Saved dataset items
========================================================================

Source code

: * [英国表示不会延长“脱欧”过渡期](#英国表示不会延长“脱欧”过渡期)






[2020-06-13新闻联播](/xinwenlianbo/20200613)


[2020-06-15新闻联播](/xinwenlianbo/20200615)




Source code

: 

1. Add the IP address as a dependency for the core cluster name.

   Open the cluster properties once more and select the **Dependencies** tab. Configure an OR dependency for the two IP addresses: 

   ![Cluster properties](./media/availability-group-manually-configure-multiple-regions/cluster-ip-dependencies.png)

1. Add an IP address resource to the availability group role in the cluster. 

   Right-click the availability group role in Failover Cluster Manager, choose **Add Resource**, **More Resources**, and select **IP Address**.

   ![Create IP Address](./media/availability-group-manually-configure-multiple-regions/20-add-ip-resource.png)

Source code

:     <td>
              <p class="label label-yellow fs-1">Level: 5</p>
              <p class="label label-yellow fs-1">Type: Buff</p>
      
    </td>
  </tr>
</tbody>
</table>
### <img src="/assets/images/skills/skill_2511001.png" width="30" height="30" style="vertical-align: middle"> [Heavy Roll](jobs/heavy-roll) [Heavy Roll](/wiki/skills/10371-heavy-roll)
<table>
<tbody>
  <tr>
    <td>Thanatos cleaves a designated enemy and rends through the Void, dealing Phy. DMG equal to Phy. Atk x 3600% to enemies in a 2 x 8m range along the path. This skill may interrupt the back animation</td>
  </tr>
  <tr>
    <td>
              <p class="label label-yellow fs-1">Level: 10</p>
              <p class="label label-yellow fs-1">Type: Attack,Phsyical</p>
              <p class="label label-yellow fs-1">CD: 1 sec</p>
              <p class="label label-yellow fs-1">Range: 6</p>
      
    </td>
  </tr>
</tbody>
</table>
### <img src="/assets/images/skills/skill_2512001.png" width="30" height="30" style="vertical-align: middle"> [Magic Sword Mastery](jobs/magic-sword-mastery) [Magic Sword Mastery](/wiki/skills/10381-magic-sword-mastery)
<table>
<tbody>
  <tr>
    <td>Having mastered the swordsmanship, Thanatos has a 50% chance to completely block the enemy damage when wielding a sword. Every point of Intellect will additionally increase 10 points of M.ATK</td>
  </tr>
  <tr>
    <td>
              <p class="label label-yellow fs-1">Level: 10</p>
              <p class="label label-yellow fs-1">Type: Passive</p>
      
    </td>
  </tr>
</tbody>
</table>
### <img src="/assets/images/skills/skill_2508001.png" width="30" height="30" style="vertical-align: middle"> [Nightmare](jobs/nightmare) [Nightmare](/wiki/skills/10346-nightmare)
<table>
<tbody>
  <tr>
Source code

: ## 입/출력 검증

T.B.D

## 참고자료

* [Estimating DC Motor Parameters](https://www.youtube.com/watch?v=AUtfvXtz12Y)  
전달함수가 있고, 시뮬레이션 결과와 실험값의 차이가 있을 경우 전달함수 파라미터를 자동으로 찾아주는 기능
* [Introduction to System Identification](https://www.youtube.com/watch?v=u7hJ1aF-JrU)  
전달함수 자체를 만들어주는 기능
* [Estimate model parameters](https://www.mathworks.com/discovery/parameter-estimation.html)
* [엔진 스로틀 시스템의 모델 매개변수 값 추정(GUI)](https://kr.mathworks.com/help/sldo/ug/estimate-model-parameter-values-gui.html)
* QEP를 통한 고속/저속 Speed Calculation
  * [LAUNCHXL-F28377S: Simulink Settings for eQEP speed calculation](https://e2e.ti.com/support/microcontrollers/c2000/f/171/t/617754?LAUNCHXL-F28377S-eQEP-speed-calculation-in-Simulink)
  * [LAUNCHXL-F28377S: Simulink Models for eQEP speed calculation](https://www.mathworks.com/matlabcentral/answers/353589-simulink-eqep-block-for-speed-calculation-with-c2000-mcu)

========================================================================

ASSIGNED TASK
Rewrite all of the data above as a numbered list with one line per entry, dropping every blank line.

EXERCISE RESULT
1. Source code
2. : * [英国表示不会延长“脱欧”过渡期](#英国表示不会延长“脱欧”过渡期)
3. [2020-06-13新闻联播](/xinwenlianbo/20200613)
4. [2020-06-15新闻联播](/xinwenlianbo/20200615)
5. Source code
6. : 
7. 1. Add the IP address as a dependency for the core cluster name.
8.    Open the cluster properties once more and select the **Dependencies** tab. Configure an OR dependency for the two IP addresses: 
9.    ![Cluster properties](./media/availability-group-manually-configure-multiple-regions/cluster-ip-dependencies.png)
10. 1. Add an IP address resource to the availability group role in the cluster. 
11.    Right-click the availability group role in Failover Cluster Manager, choose **Add Resource**, **More Resources**, and select **IP Address**.
12.    ![Create IP Address](./media/availability-group-manually-configure-multiple-regions/20-add-ip-resource.png)
13. Source code
14. :     <td>
15.               <p class="label label-yellow fs-1">Level: 5</p>
16.               <p class="label label-yellow fs-1">Type: Buff</p>
17.     </td>
18.   </tr>
19. </tbody>
20. </table>
21. ### <img src="/assets/images/skills/skill_2511001.png" width="30" height="30" style="vertical-align: middle"> [Heavy Roll](jobs/heavy-roll) [Heavy Roll](/wiki/skills/10371-heavy-roll)
22. <table>
23. <tbody>
24.   <tr>
25.     <td>Thanatos cleaves a designated enemy and rends through the Void, dealing Phy. DMG equal to Phy. Atk x 3600% to enemies in a 2 x 8m range along the path. This skill may interrupt the back animation</td>
26.   </tr>
27.   <tr>
28.     <td>
29.               <p class="label label-yellow fs-1">Level: 10</p>
30.               <p class="label label-yellow fs-1">Type: Attack,Phsyical</p>
31.               <p class="label label-yellow fs-1">CD: 1 sec</p>
32.               <p class="label label-yellow fs-1">Range: 6</p>
33.     </td>
34.   </tr>
35. </tbody>
36. </table>
37. ### <img src="/assets/images/skills/skill_2512001.png" width="30" height="30" style="vertical-align: middle"> [Magic Sword Mastery](jobs/magic-sword-mastery) [Magic Sword Mastery](/wiki/skills/10381-magic-sword-mastery)
38. <table>
39. <tbody>
40.   <tr>
41.     <td>Having mastered the swordsmanship, Thanatos has a 50% chance to completely block the enemy damage when wielding a sword. Every point of Intellect will additionally increase 10 points of M.ATK</td>
42.   </tr>
43.   <tr>
44.     <td>
45.               <p class="label label-yellow fs-1">Level: 10</p>
46.               <p class="label label-yellow fs-1">Type: Passive</p>
47.     </td>
48.   </tr>
49. </tbody>
50. </table>
51. ### <img src="/assets/images/skills/skill_2508001.png" width="30" height="30" style="vertical-align: middle"> [Nightmare](jobs/nightmare) [Nightmare](/wiki/skills/10346-nightmare)
52. <table>
53. <tbody>
54.   <tr>
55. Source code
56. : ## 입/출력 검증
57. T.B.D
58. ## 참고자료
59. * [Estimating DC Motor Parameters](https://www.youtube.com/watch?v=AUtfvXtz12Y)  
60. 전달함수가 있고, 시뮬레이션 결과와 실험값의 차이가 있을 경우 전달함수 파라미터를 자동으로 찾아주는 기능
61. * [Introduction to System Identification](https://www.youtube.com/watch?v=u7hJ1aF-JrU)  
62. 전달함수 자체를 만들어주는 기능
63. * [Estimate model parameters](https://www.mathworks.com/discovery/parameter-estimation.html)
64. * [엔진 스로틀 시스템의 모델 매개변수 값 추정(GUI)](https://kr.mathworks.com/help/sldo/ug/estimate-model-parameter-values-gui.html)
65. * QEP를 통한 고속/저속 Speed Calculation
66.   * [LAUNCHXL-F28377S: Simulink Settings for eQEP speed calculation](https://e2e.ti.com/support/microcontrollers/c2000/f/171/t/617754?LAUNCHXL-F28377S-eQEP-speed-calculation-in-Simulink)
67.   * [LAUNCHXL-F28377S: Simulink Models for eQEP speed calculation](https://www.mathworks.com/matlabcentral/answers/353589-simulink-eqep-block-for-speed-calculation-with-c2000-mcu)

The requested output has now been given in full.